Christophe Guilluy : La vraie photographie de la France c’est le premier tour. Le second, c’est différent. Dans les urnes, effectivement, nous assistons à une victoire de Hollande et à un échec de Sarkozy. Mais ces résultats doivent être nuancés. Souvenons-nous qu’il y a un an Sarkozy était donné battu au premier tour et qu’il s’est finalement maintenu à un niveau élevé au premier tour, compte tenu de la performance de Marine Le Pen. Dès lors, et compte tenu de son bilan social, mais aussi en matière d’immigration et de sécurité, ainsi que de la puissance de l’anti-sarkozysme, le résultat est inespéré pour lui. 

Sociologiquement, Nicolas Sarkozy perd car contrairement à 2007, il n’a pas su capter le vote populaire. Ces catégories lui font notamment payer son échec sur la question sociale mais aussi sur les thématiques immigration/sécurité. D’ailleurs, si au premier tour les catégories populaires, notamment les ouvriers, avaient plutôt choisi Marine Le Pen, dimanche dernier elles se sont plutôt portées vers Hollande (par anti-sarkozysme plus que par adhésion), l’abstention et/ou le vote blanc. 

Le Nord-Pas-de-Calais est ainsi un exemple intéressant avec un taux d’abstention et de votes blancs très supérieur à la moyenne au second tour.
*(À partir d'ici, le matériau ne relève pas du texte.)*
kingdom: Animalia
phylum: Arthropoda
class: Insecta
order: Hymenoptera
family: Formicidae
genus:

Précisément, si l’on se penche sur le résultat des votes à Hénin Beaumont, bastion du FN : les votes blancs additionnés à l’abstention correspondent quasiment au score de François Hollande, avec 35% des inscrits.

Ces résultats illustrent la déception des milieux ouvriers et employés qui estiment ne pas avoir été entendus ni sur la question sociale, ni sur les thématiques identitaires. En fait, contrairement à ce que l’on dit, Sarkozy  a pris en compte bien trop tard l’importance du ressentiment et la place des thématiques identitaires en milieu populaire.

Vous voulez dire que, malgré sa défaite, la « droitisation » de sa campagne était la bonne stratégie à mener ?

Le résultat du premier tour a validé cette stratégie. Sans cette stratégie, Nicolas Sarkozy aurait fait 20% au premier tour et 42-43% au second. Et puis que pouvait-il faire ? Compte tenu de la situation sociale, il n’allait quand même pas faire une campagne sur son bilan ou le pouvoir d’achat ! Il n’allait pas non plus faire la même campagne que François Hollande ! On peut d’ailleurs noter que, malgré cette « droitisation », Sarkozy a capté tranquillement les voix de François Bayrou…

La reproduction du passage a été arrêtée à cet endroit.